*Exercise instructions*:
1 – Answer these questions using the meal-timing article:
(a) How many volunteers took part, and how many days did the laboratory protocol last?
(b) How often was interstitial glucose measured?
(c) How many hours after waking were the two large meals served?
2 – List every condition that the meal-timing article says was tightly controlled during the laboratory protocol.
3 – Continue the meal-timing article after its last sentence.

[[ Document excerpt, beginning ]]

Summary: New research shows the human body can anticipate the timing of regular meals. The study also indicates that daily blood-glucose rhythms are influenced by both when and how much we eat.
Source: University of Surrey
Researchers at the University of Surrey report that the human body appears to predict regular mealtimes, and that meal size as well as meal timing can shape daily blood-glucose patterns.
In a first-of-its-kind human study, a team led by Professor Jonathan D. Johnston examined whether the circadian system can anticipate large meals. Circadian rhythms are daily physiological cycles, including metabolic processes, that are typically synchronized with environmental cues such as light and dark.
Previous work demonstrating food anticipation has largely come from animal studies, leaving uncertainty about whether human physiology can similarly predict when food will be available. This new controlled human study addresses that gap by testing whether predictable meal patterns alter glucose rhythms and subjective hunger.
Professor Johnston, Chair of Chronobiology and Integrative Physiology, explained, “People often feel hungry around the same times each day, but it was unclear how much of that is driven by biological rhythms rather than habit. Our results suggest metabolic systems can be trained to expect food at particular times, and that meal size helps shape those anticipatory signals.”
Twenty-four healthy male volunteers completed an eight-day laboratory protocol with tightly controlled sleep–wake cycles, light exposure, and meal schedules. For six days, half the participants received frequent small meals every hour during waking hours, while the other half ate two large meals each day, timed at 7.5 and 14.5 hours after waking.
Following this six-day feeding phase, all participants entered a 37-hour constant routine in which they received identical small meals hourly. This constant routine is a standard method used to reveal internal circadian signals independent of external behaviors. Interstitial glucose was measured every 15 minutes throughout the study. Participants also rated their hunger hourly during waking hours on days two, four, and six, and then hourly during the final 37 hours.

During the initial six-day feeding schedules, participants in the small-meal group showed a rise in glucose after waking that persisted through the day until it fell after their last meal. In contrast, the large-meal group also experienced a morning glucose rise but then showed a gradual decline in glucose levels in the hours leading up to their first large meal.
When all participants switched to the identical hourly small meals during the 37-hour constant routine, everyone showed an early morning rise in glucose on waking. However, participants previously on the two-meal pattern displayed a decline in glucose before the time they had been trained to expect a large meal, despite not receiving that large meal during the routine. Participants accustomed to hourly small meals continued to show the daytime glucose rise characteristic of their prior pattern.

[[ Document excerpt, end ]]
[[ The data, beginning ]]

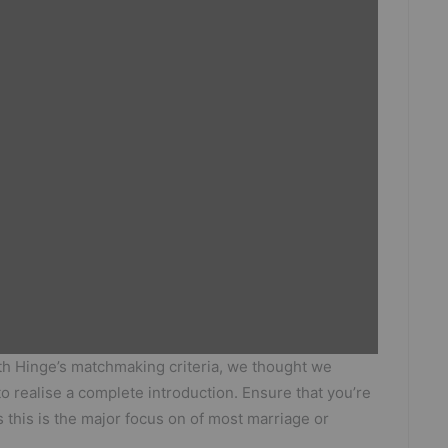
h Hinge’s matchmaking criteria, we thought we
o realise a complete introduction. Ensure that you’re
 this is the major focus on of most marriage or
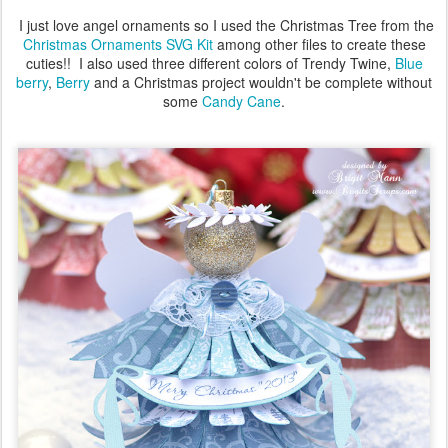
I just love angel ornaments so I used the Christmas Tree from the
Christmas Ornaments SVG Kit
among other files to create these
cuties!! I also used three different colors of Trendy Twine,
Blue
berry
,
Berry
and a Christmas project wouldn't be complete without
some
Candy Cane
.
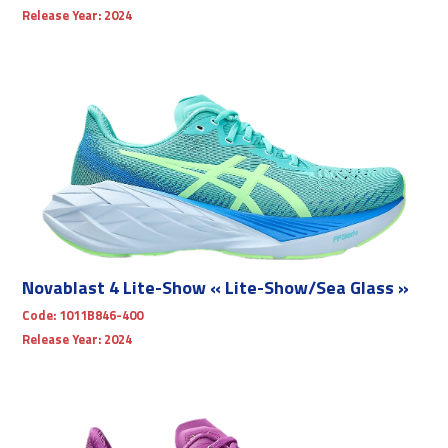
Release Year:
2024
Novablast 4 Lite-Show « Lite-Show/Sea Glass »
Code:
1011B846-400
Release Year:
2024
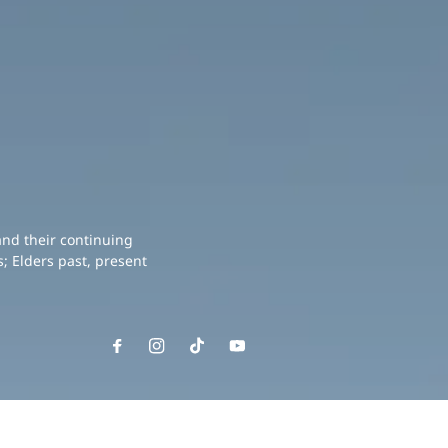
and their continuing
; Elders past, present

[[ The data, end ]]
[[ The data, beginning ]]

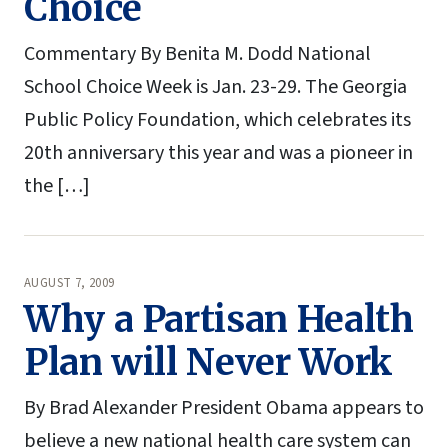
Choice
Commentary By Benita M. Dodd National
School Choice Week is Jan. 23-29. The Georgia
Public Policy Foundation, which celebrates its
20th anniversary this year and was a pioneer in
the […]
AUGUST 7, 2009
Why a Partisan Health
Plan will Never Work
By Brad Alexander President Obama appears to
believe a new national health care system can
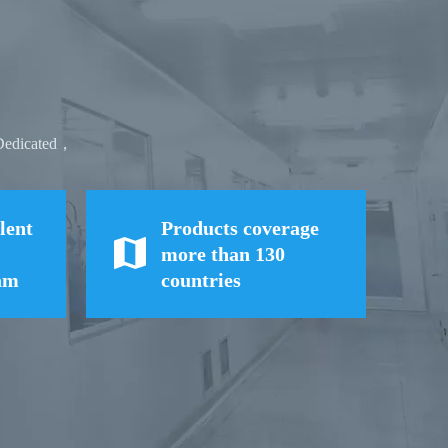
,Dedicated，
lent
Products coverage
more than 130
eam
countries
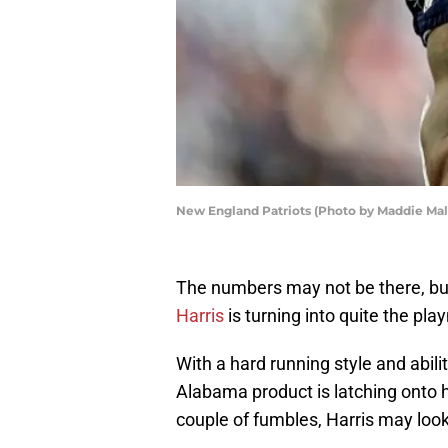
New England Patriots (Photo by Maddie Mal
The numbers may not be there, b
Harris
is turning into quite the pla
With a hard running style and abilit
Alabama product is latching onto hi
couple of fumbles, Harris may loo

[[ The data, end ]]
[[ The data, beginning ]]

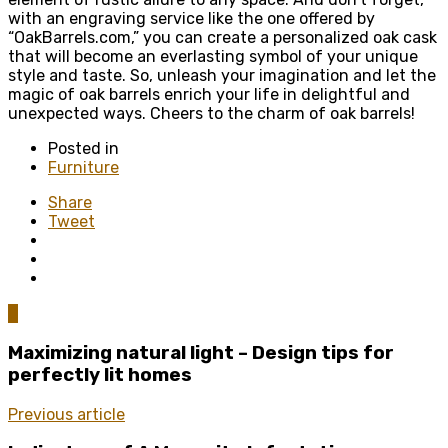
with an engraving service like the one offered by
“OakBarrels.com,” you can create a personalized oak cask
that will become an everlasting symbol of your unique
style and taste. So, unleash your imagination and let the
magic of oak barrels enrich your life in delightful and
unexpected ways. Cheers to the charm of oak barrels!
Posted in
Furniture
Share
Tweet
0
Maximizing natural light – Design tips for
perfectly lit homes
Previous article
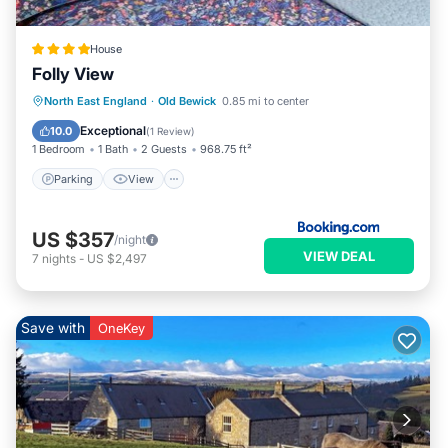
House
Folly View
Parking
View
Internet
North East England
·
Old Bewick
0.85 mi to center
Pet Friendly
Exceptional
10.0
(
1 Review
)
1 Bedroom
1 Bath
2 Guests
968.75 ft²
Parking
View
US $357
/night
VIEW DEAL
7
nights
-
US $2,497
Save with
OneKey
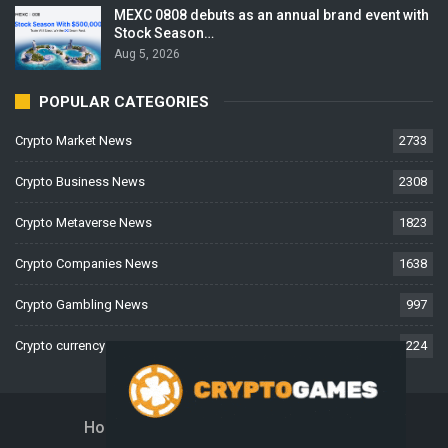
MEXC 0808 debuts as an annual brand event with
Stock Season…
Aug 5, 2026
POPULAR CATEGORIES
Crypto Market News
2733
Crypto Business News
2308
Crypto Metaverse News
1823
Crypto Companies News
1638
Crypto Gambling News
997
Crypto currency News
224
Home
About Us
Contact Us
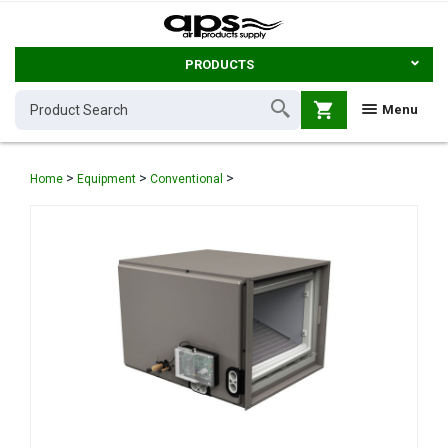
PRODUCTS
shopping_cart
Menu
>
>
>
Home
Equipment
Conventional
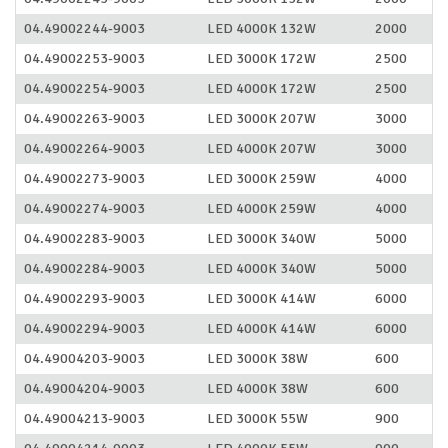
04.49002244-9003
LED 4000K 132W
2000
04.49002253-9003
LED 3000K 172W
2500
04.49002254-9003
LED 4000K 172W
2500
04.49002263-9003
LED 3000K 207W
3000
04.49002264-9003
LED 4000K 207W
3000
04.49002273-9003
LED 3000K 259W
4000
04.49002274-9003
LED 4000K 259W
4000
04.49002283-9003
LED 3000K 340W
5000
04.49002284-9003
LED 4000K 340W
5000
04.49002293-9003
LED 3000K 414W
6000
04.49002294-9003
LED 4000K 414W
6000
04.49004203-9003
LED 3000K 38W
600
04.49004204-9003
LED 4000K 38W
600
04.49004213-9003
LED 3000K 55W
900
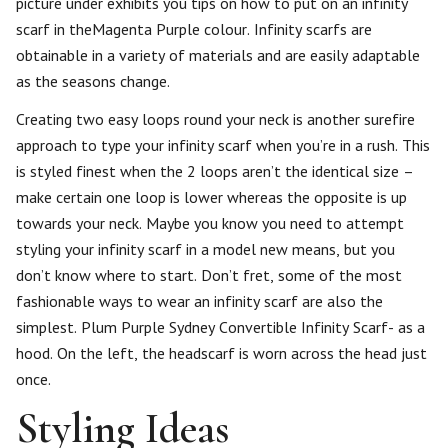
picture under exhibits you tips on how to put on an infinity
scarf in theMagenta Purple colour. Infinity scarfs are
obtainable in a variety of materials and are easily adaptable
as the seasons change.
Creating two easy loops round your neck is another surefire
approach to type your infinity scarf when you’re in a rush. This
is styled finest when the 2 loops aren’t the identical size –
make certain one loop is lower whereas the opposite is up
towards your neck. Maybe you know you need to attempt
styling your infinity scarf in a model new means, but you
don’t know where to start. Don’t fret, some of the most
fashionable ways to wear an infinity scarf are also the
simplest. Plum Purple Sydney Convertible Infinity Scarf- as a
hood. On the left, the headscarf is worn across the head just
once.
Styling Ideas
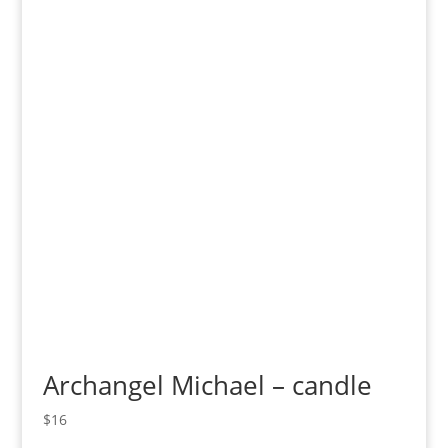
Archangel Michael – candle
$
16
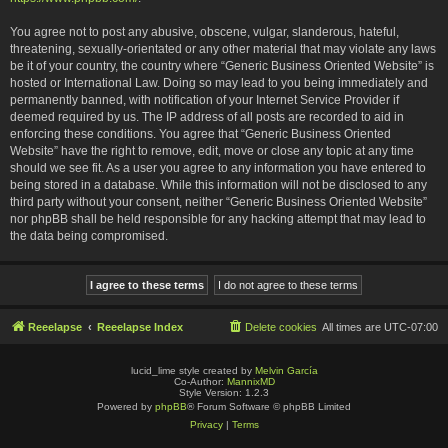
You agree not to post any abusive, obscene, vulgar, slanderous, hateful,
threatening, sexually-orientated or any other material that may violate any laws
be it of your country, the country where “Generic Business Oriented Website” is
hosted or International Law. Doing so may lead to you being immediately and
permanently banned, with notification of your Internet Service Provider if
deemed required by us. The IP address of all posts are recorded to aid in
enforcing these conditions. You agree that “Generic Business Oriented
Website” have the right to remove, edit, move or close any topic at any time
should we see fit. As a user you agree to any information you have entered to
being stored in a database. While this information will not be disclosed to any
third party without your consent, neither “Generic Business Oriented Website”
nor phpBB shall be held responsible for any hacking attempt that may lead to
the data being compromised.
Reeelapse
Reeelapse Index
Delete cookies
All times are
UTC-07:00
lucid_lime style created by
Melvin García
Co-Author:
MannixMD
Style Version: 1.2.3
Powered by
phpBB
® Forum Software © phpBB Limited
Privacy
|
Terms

[[ The data, end ]]

*Results by task*:
1 –
(a) Twenty-four healthy male volunteers took part in an eight-day protocol.
(b) Every 15 minutes.
(c) At 7.5 and 14.5 hours after waking.

2 –
- Sleep–wake cycles
- Light exposure
- Meal schedules

3 –
Subjective hunger measures mirrored these metabolic trends: people who had been eating two large meals reported a pronounced increase in hunger before their expected meal times and a sharp drop after those times passed, even when the meal did not occur.
Professor Johnston noted that these results point to a physiological drive that prepares the body for predictable food intake. Rather than a purely psychological habit, the body appears rhythmically programmed to anticipate food availability, particularly when meals have been regular and restricted in timing.
About this circadian rhythm and metabolism research news
Author: Press Office, University of Surrey
Source: University of Surrey
Contact: Press Office – University of Surrey
Image: The image is in the public domain
Original Research: Open access. “Human glucose rhythms and subjective hunger anticipate meal timing” by Jonathan D. Johnston et al. Current Biology.
Abstract
Human glucose rhythms and subjective hunger anticipate meal timing
Highlights
- Glucose levels decrease in anticipation of a predictable large afternoon meal.
- Under constant conditions, glucose reaches a low point at times corresponding to previous large meals.
- Hunger ratings in the constant routine anticipate prior large-meal times.
- Melatonin rhythms remain unchanged by meal pattern.
Summary
This controlled laboratory study demonstrates that human circadian and metabolic systems are influenced by habitual feeding schedules. Timing and size of meals shape daily glucose rhythms and subjective hunger patterns.
Over six days, distinct feeding patterns—either frequent small meals or two larger meals—produced different glucose trajectories across the day, despite no overall change in average 24-hour glucose between groups. When tested under a constant routine that removes behavioral and environmental cues, participants previously on a two-meal schedule showed glucose and hunger changes timed to their habitual meal times, indicating an internal anticipatory mechanism.
These findings support the concept of human food anticipation: metabolic and subjective signals can align with predictable patterns of food availability. The data highlight how meal regularity and size interact with circadian biology, with implications for understanding appetite regulation, glucose control, and the timing of eating in daily life.